Sunday, October 16, 2005

Birth of Danish Prince Puts Pressure on Aussie Monarchists?

Australian Mary Donaldson met her Danish Prince Charming during the 2000 Sydney Olympic Games, married her dream man, became Crown Princess of Denmark, and now has given birth to a future King of Denmark.

The two countries, particularly Denmark, have gone wild with celebrations to welcome the young future Danish King, to be named Christian. Viking-types bonfires of joy were lit.

While the newly arrived royalty’s role in Denmark is clearly defined and will be well managed and planned, what does this auspicious and joyous birth holds for Australia, that is still divided by the Republican referendum just a couple of years back. Many Republicans had not been satisfied that the referendum was even-handedly conducted by an ardent monarchist PM.

The Australian republican debate cuts across political party lines as John Howard’s deputy, Federal Treasurer Peter Costello is a known Republican, as are many of the ruling Liberal Party Ministers and leaders.

In the referendum, John Howard as PM set conditions and directions in the referendum in such a manner obviously aimed to scuttle the Republican proposal, namely for Australia to be a Republic. Also, a combination of tactics by the monarchist movement ensured the republicans lost the referendum.

First there was the fear campaign - nonsensical information like Australia becoming a German Weimar Republic, or having presidents like some of the world’s worst Republican Presidents. The Aussie public were constantly reminded of draconian dictators.

Then there was the constitutional lie – monarchists claimed the Governor General was already the ‘Head of State’ which of course he wasn’t, therefore there wasn't any need to change the constitutional arrangements.

The monarchist campaign was one of the most underhanded and disgraceful ever seen in Australia polictics as they realised that a modern Australia was (almost) ready to become a Republic. Even wonderful pal, the USA, had to be reassigned (temporarily of course) to the derogatory example of a lousy republican system.

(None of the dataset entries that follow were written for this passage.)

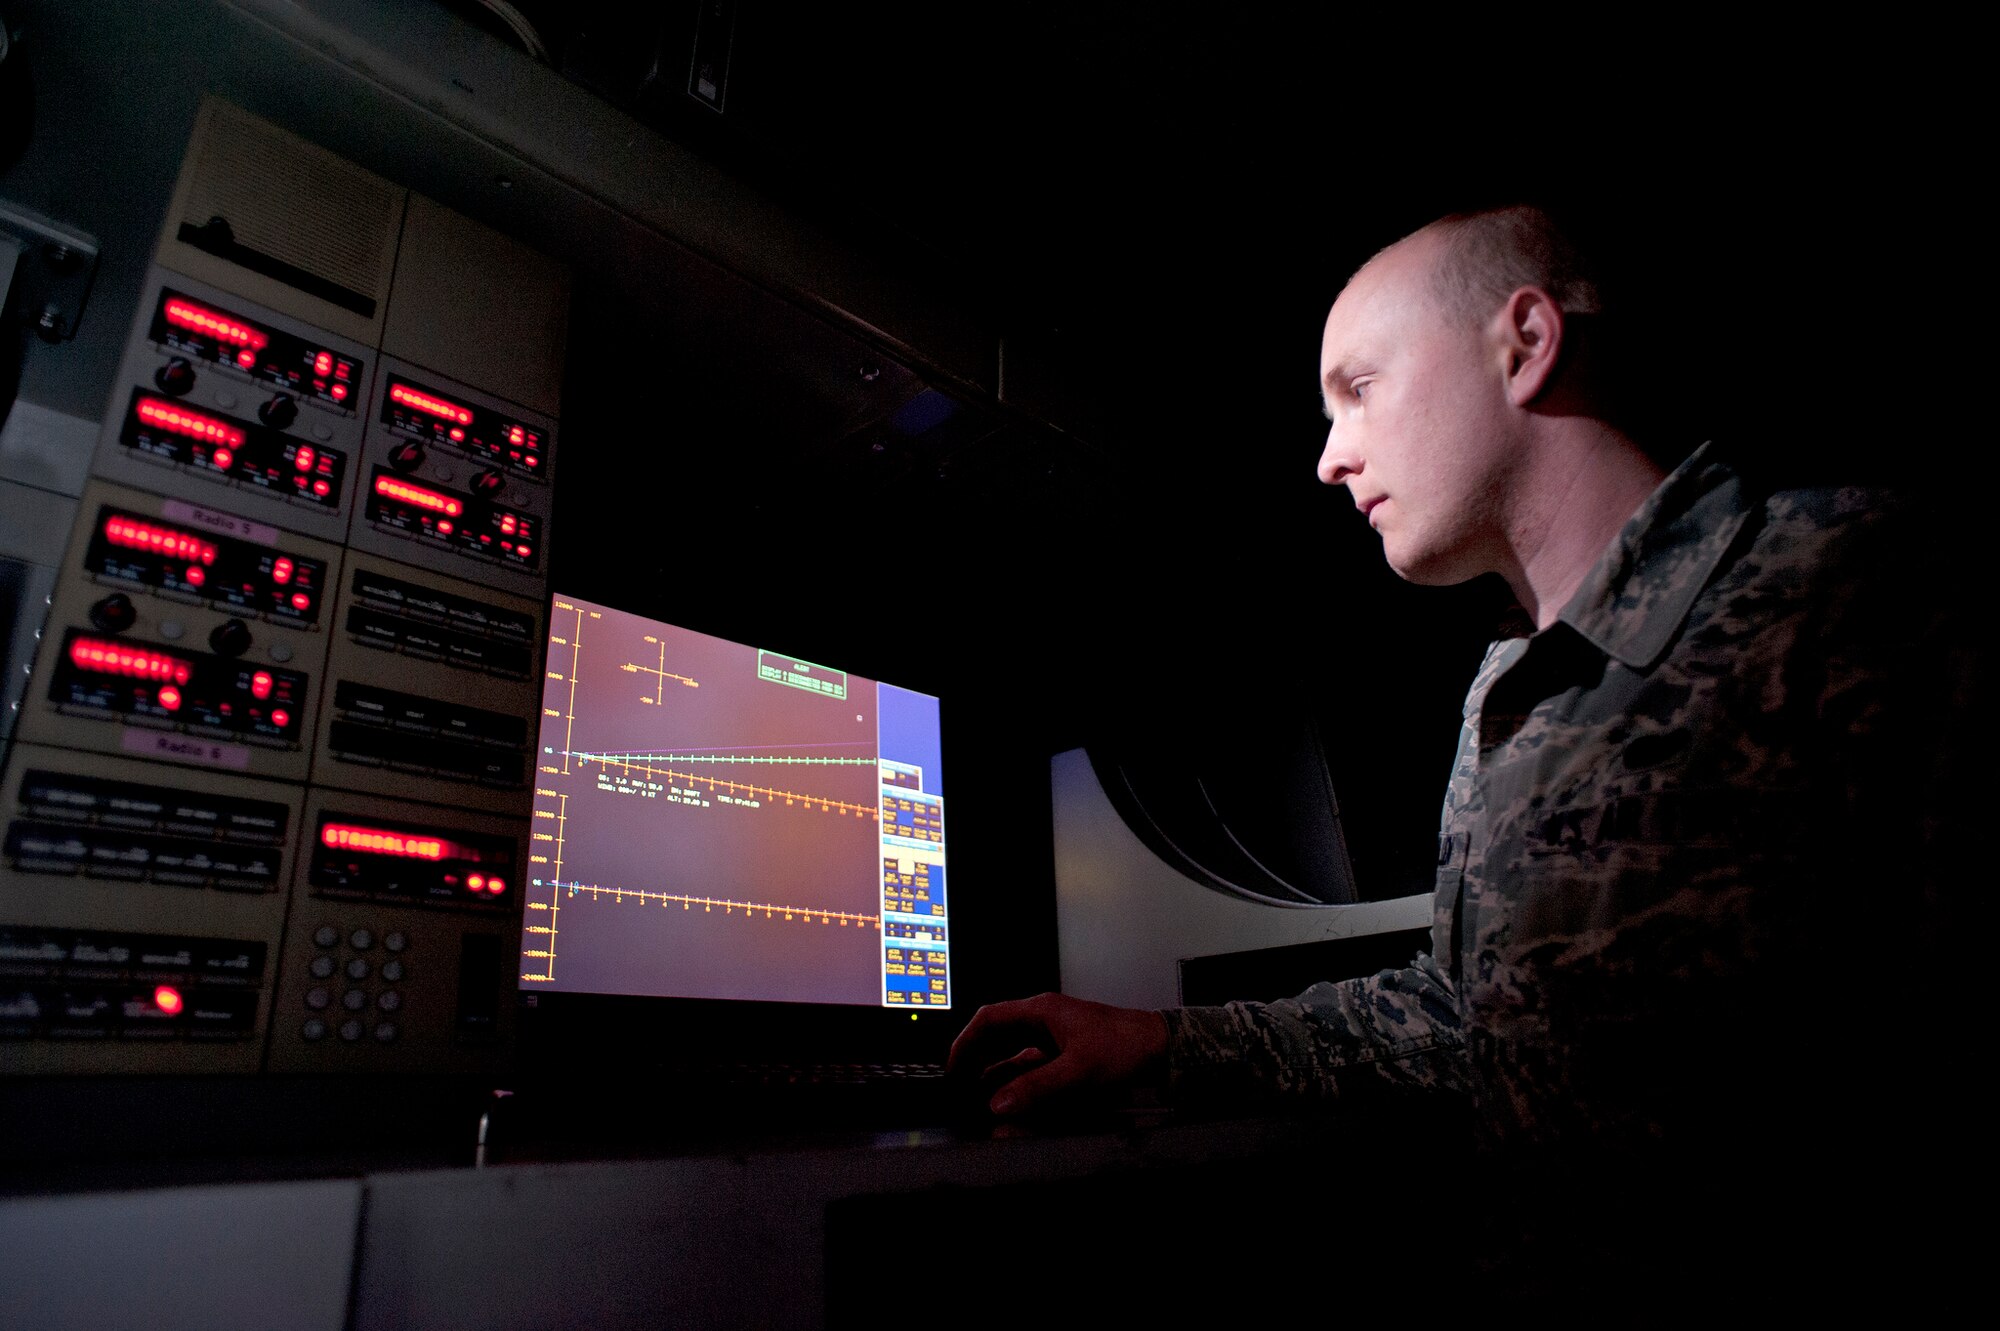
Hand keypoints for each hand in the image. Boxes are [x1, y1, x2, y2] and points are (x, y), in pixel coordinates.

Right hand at [947, 992, 1167, 1117]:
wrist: (1162, 1050)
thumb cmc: (1126, 1047)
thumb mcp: (1078, 1070)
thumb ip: (1037, 1088)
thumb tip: (999, 1104)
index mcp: (1042, 1011)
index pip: (989, 1019)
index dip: (966, 1042)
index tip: (952, 1067)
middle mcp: (1045, 1022)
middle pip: (998, 1038)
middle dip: (977, 1062)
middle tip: (960, 1088)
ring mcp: (1056, 1040)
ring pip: (1015, 1057)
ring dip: (998, 1078)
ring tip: (981, 1101)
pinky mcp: (1067, 1057)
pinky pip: (1033, 1070)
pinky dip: (1020, 1086)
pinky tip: (1014, 1104)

Then the tactic of making the referendum question deliberately long, meandering and convoluted was adopted. From Australian experience any referendum question that was to difficult to understand was always voted against. Instead of a simple “Do you want an Australian to be your Head of State?” the PM brought in a special writer to pen not only a long winded paragraph as a question, containing several factors designed to motivate confused voters to denote a ‘NO’, but even included a second question in the unnecessary proposed preamble to a new republican constitution, that was a giveaway it was plain sabotage.

The Republican Movement lost the referendum even before it started. Most people, except for the dreamers, knew it.

But will the fact that an Aussie lassie becoming the Crown Princess of Denmark and bearing the future King of that country reinforce the Australian monarchist movement?

In fact, no! Quite the opposite actually.

This is because the Republicans (if they can't get their republican way) and even some monarchists will now campaign for Mary Donaldson or her son to be the Queen (or King) of Australia. They will argue that if Australia has to have a constitutional royalty, then let’s have one that’s Aussie. Payback sabotage?

And the core of the Aussie monarchists will go into a tizzy and object to that, because it’s not any monarchy that’ll do but only the English one, even though the British royal family is German in bloodline now, and Greek in the future when Prince Charles ascends to the throne.

It’s more than just the question of monarchy per se – it’s the link to the “old country”, jolly good old England. In fact, when a NSW parliamentarian had proposed that Mary Donaldson be proclaimed as the Queen of Australia when she becomes Queen of Denmark, one of Australia's most ardent monarchists David Flint poo-poo-ed that suggestion away as a joke.

The pressure in fact will now be on the monarchists rather than the Republicans.